** Opening Records provided block **
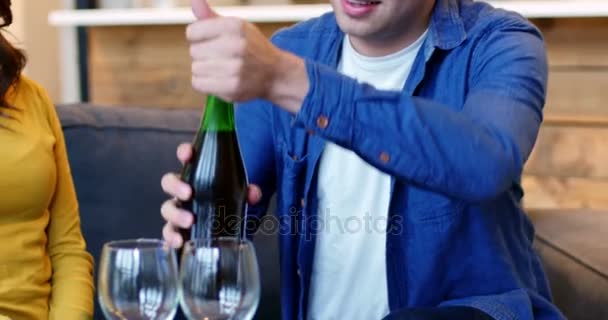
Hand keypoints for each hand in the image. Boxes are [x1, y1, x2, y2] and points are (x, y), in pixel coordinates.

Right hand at [160, 143, 262, 247]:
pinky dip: (171, 238)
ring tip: (190, 221)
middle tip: (188, 193)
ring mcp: (178, 211)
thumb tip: (253, 193)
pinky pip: (168, 234)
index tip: (187, 154)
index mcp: (197, 176)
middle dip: (176, 186)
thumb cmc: (226, 205)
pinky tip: (178, 242)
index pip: (186, 159)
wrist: (223, 232)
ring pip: (167, 209)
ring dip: (176, 214)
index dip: (184, 152)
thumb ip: (247, 192)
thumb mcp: (239, 195)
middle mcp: (184, 192)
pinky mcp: (177, 231)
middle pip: (169, 183)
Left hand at [187, 0, 308, 111]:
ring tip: (221, 69)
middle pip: (194, 51)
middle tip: (221, 57)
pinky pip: (198, 83)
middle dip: (203, 55)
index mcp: (234, 26)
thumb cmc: (250, 48)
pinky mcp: (232, 87)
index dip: (198, 38)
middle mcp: (235, 45)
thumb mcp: (235, 27)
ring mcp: (234, 68)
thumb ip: (211, 17)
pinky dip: (205, 83)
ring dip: (204, 70)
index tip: (211, 41)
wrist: (275, 74)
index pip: (192, 32)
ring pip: (196, 68)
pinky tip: (218, 80)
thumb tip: (195, 1)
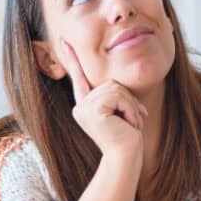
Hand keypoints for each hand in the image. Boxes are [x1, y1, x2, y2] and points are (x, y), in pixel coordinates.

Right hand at [56, 39, 147, 158]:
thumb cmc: (127, 138)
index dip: (72, 59)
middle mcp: (81, 106)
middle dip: (128, 100)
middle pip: (110, 83)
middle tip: (134, 121)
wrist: (125, 158)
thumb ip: (116, 97)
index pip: (79, 79)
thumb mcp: (121, 113)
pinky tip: (128, 124)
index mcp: (85, 105)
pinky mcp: (92, 110)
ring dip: (131, 106)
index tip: (66, 42)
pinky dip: (130, 108)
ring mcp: (84, 108)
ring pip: (116, 88)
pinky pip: (118, 95)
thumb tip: (116, 86)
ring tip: (131, 124)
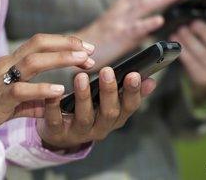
** Closing Records provided block **
Assignment - Please copy all lines of the listing in which the string "hand" occurs.

Your solution -
Hand keypoints for each hand in the image. Boxes are [x1, y1, x2, y2] and points are (x, y), in pixel coordinates.
Right hand at [160, 143, 262, 247]:
Left hand at [187, 0, 308, 111]:
Hand keypoints for each hand in the image. Boxes are [x1, y1, x2, y2] and points are (x, y), in pixel coordinates.
Right hand at [56, 39, 147, 158]:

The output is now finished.